--- Your objective ---
Repeat exactly the line containing "roll_deg: -0.5" and every line after it in the entries, and nothing besides.

┏━━

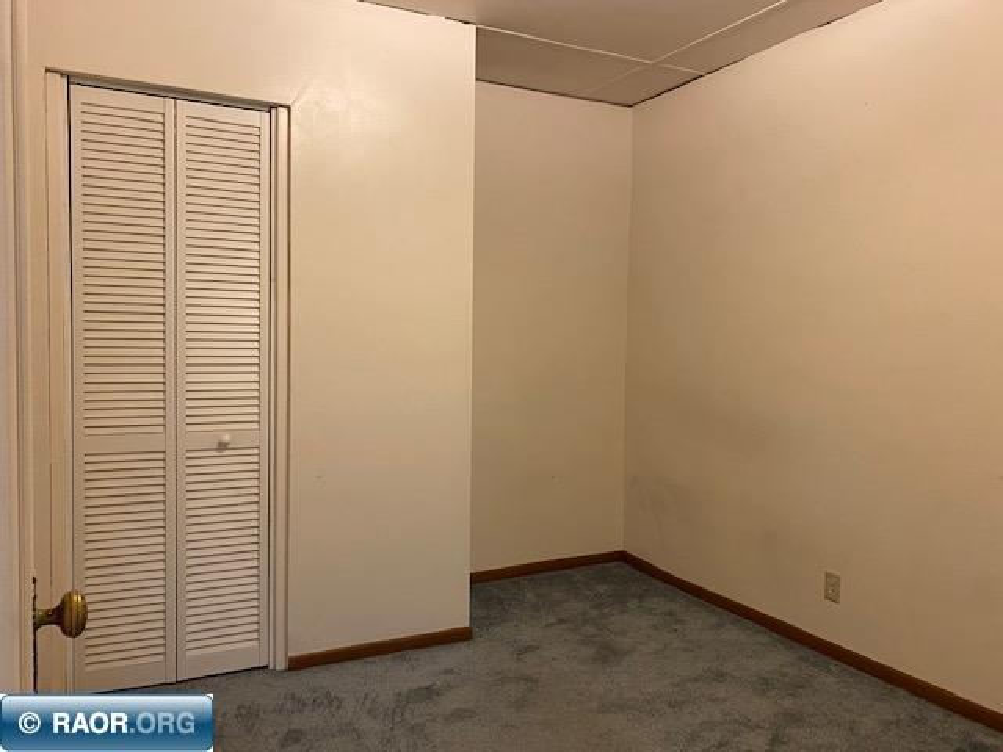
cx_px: 502
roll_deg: -0.5
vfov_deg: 53.1
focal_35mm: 26
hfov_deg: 67.3
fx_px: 753
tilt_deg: -3.0
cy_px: 376
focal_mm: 4.25
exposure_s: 1/60
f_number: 1.8
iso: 250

┗━━

--- Response to the exercise ---
roll_deg: -0.5
vfov_deg: 53.1
focal_35mm: 26
hfov_deg: 67.3
fx_px: 753
tilt_deg: -3.0
cy_px: 376
focal_mm: 4.25
exposure_s: 1/60
f_number: 1.8
iso: 250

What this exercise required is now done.